• [Your instructions]
Return the lines from the one containing "Document page, 2400x1350 pixels." through the end of the entries, both included, reproduced verbatim.

[begin Records provided]

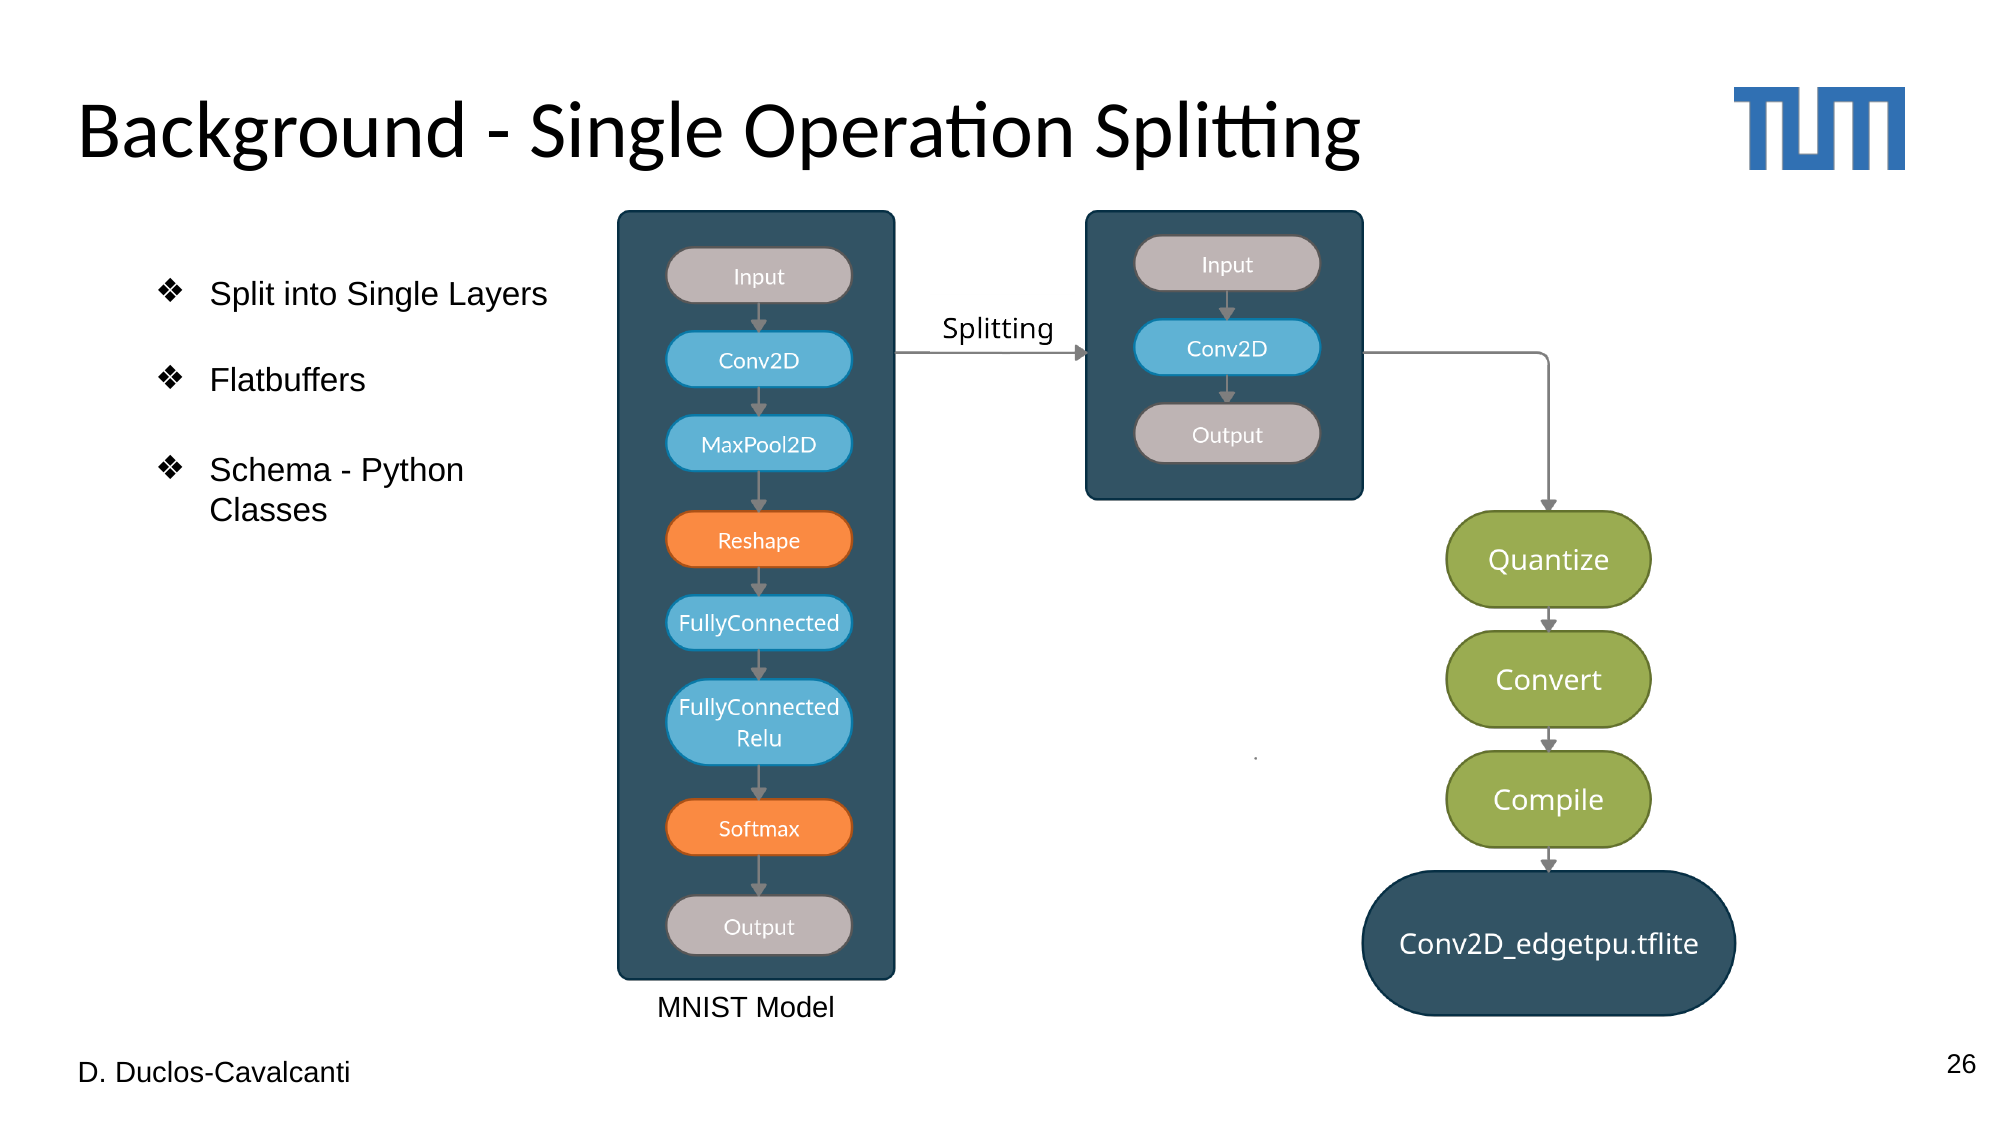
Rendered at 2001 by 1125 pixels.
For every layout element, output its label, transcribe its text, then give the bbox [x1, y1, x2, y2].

text_box D. Duclos-Cavalcanti [62, 1038, 383, 1104]
slide_number <number> [1871, 1038, 1992, 1125]
text_box Flatbuffers [119, 343, 642, 448]
text_box Background - Single Operation Splitting [62, 60, 1430, 287]
picture [594, 187, 1759, 1039]
text_box MNIST Model [611, 973, 881, 1039]
picture [1734, 87, 1905, 170]
text_box Split into Single Layers [119, 287, 574, 343]
text_box Schema - Python Classes [119, 433, 595, 579]
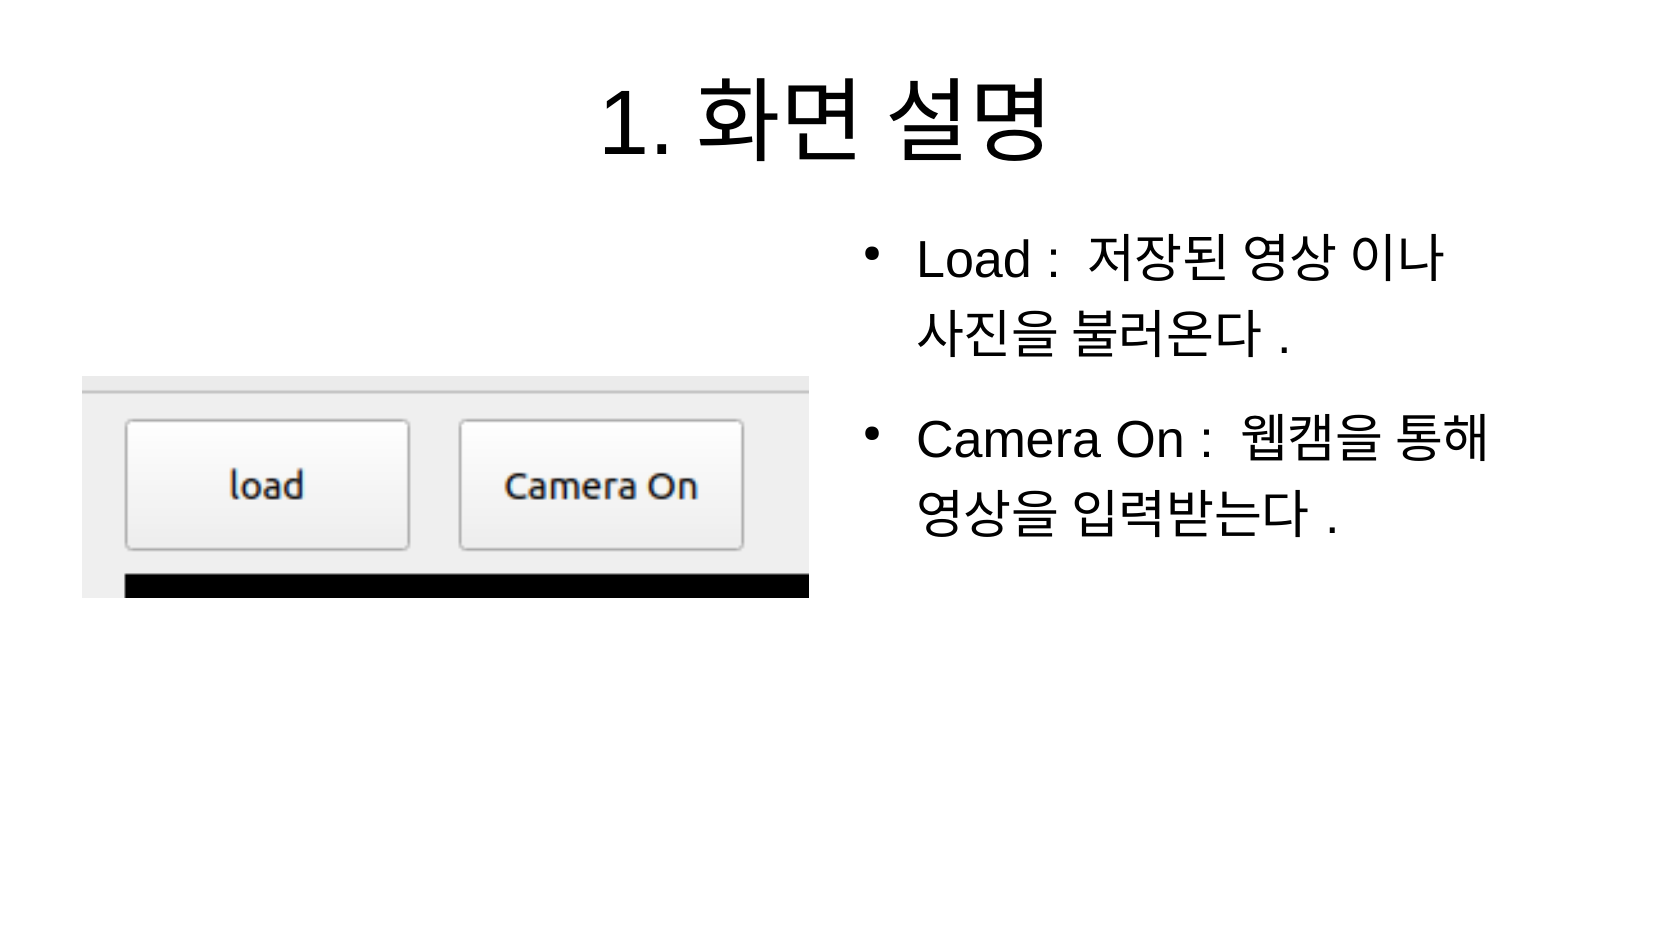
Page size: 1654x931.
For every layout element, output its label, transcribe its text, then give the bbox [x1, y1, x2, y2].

title 1.화면 설명 [82, 37, 1571, 193]
list Load : 저장된 영상 이나 사진을 불러온다. Camera On : 웹캠을 통해 영상을 입력받는다. [845, 217, 1572, 758]
picture [82, 376, 809, 598]
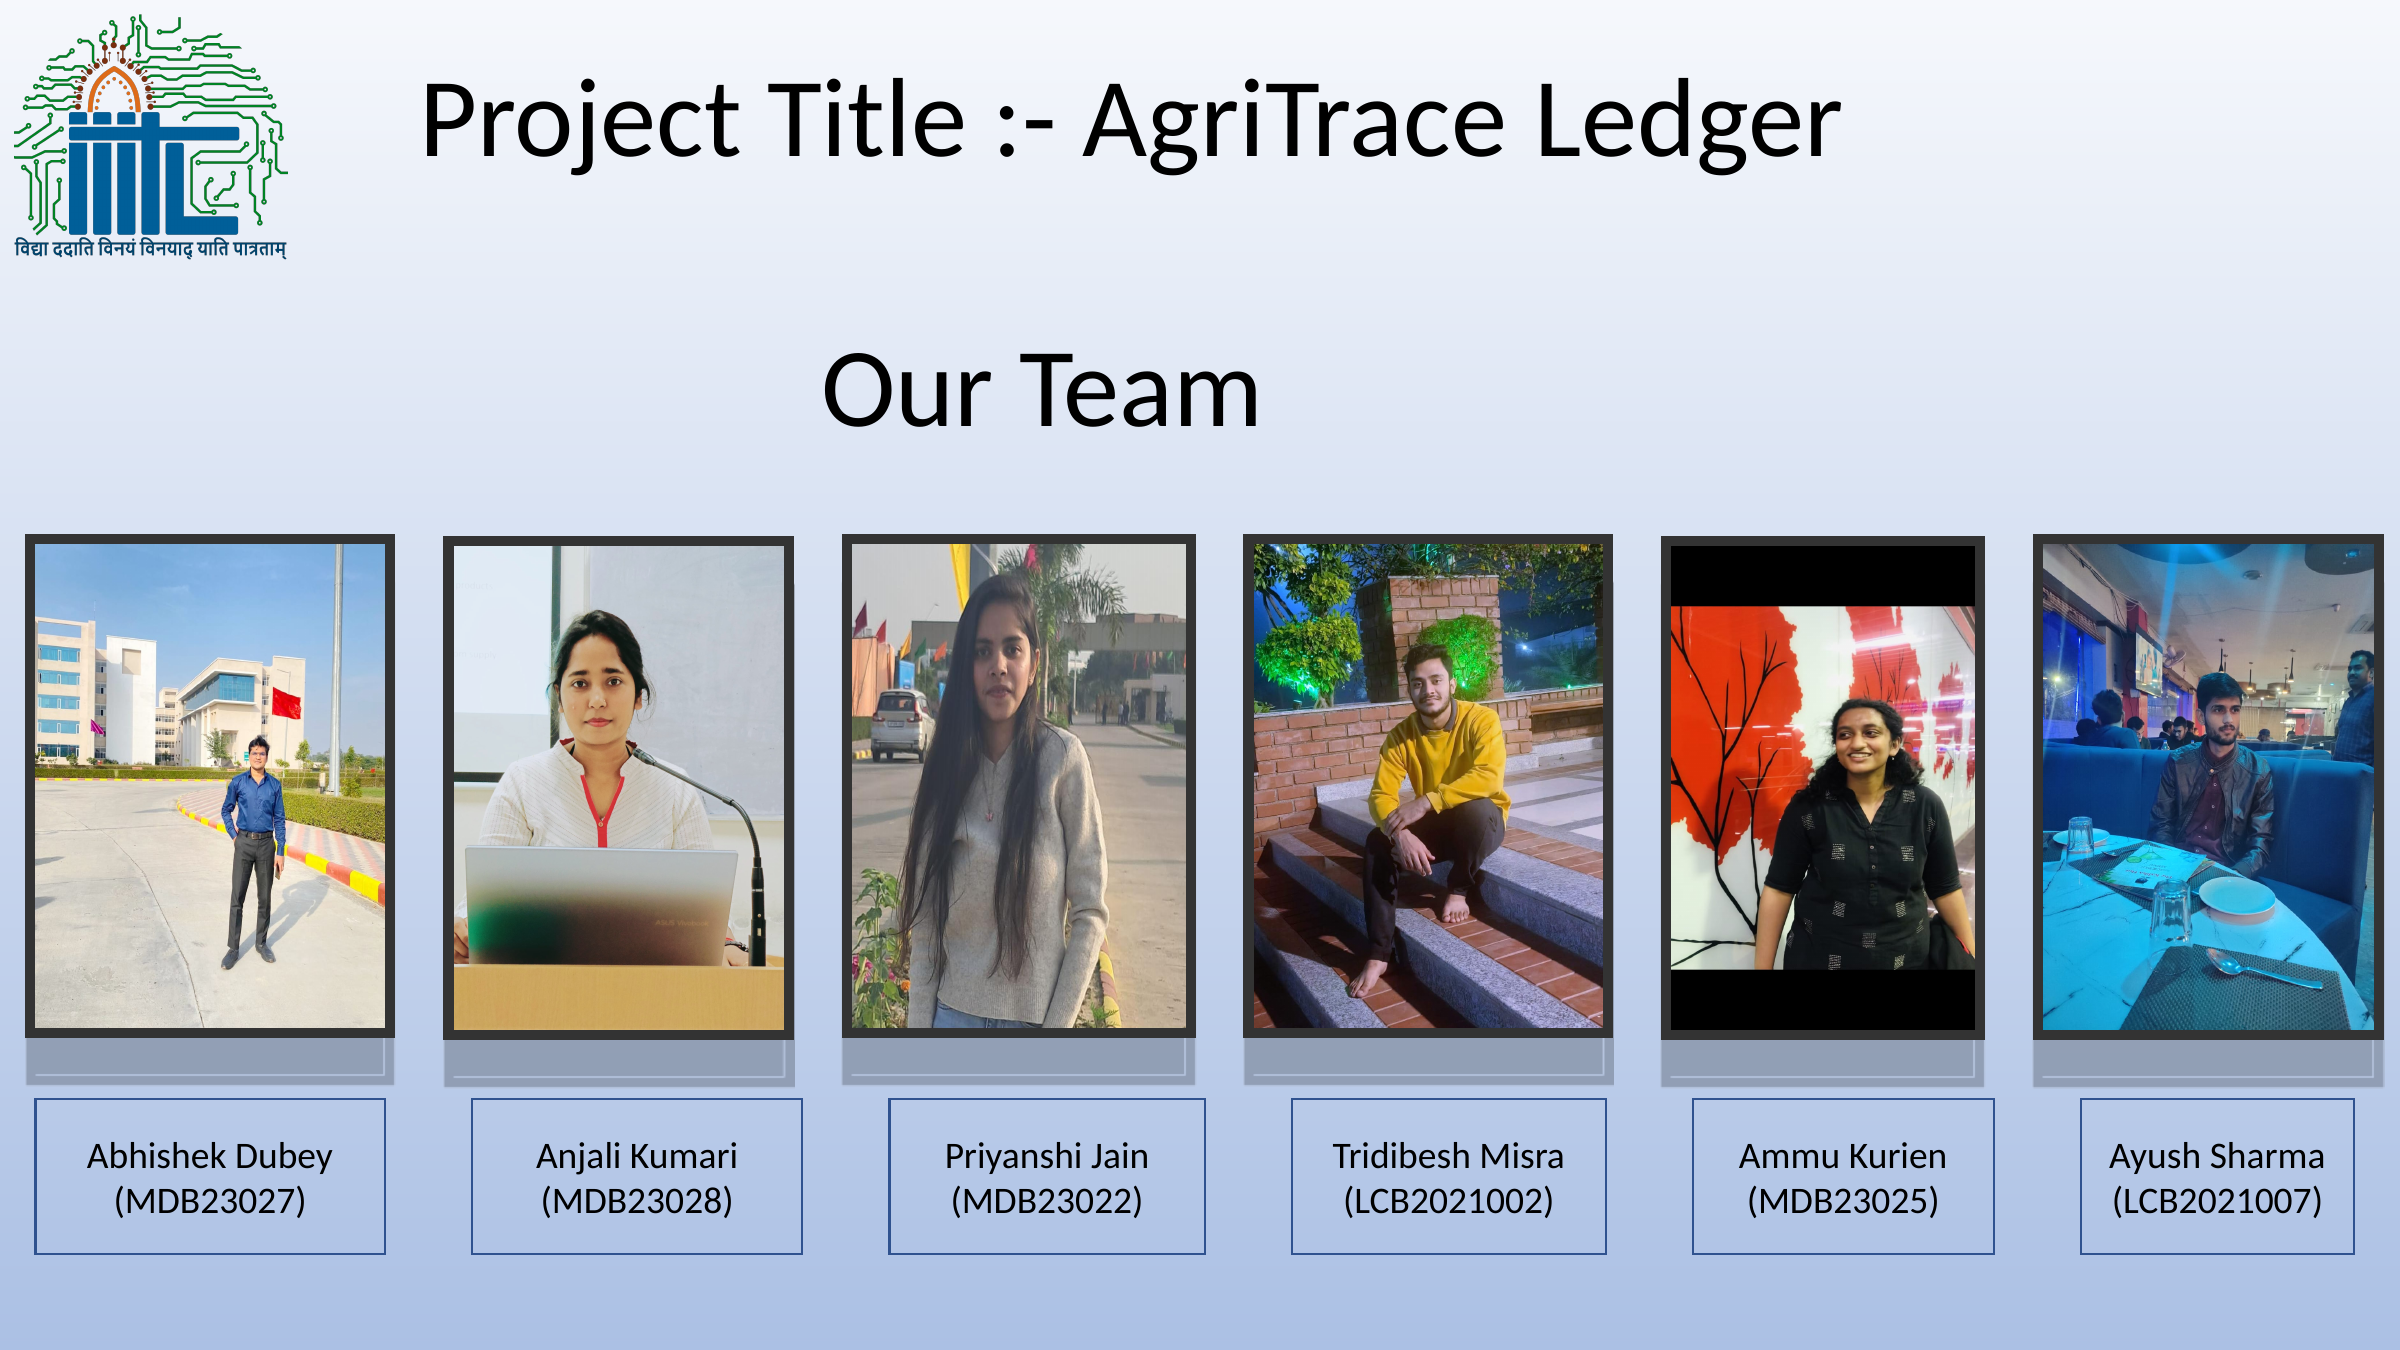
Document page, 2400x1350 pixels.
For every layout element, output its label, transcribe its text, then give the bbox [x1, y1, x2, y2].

[end Records provided]

• [Task solution]
Document page, 2400x1350 pixels.
For every layout element, output its label, transcribe its text, then give the bbox [x1, y1, x2, y2].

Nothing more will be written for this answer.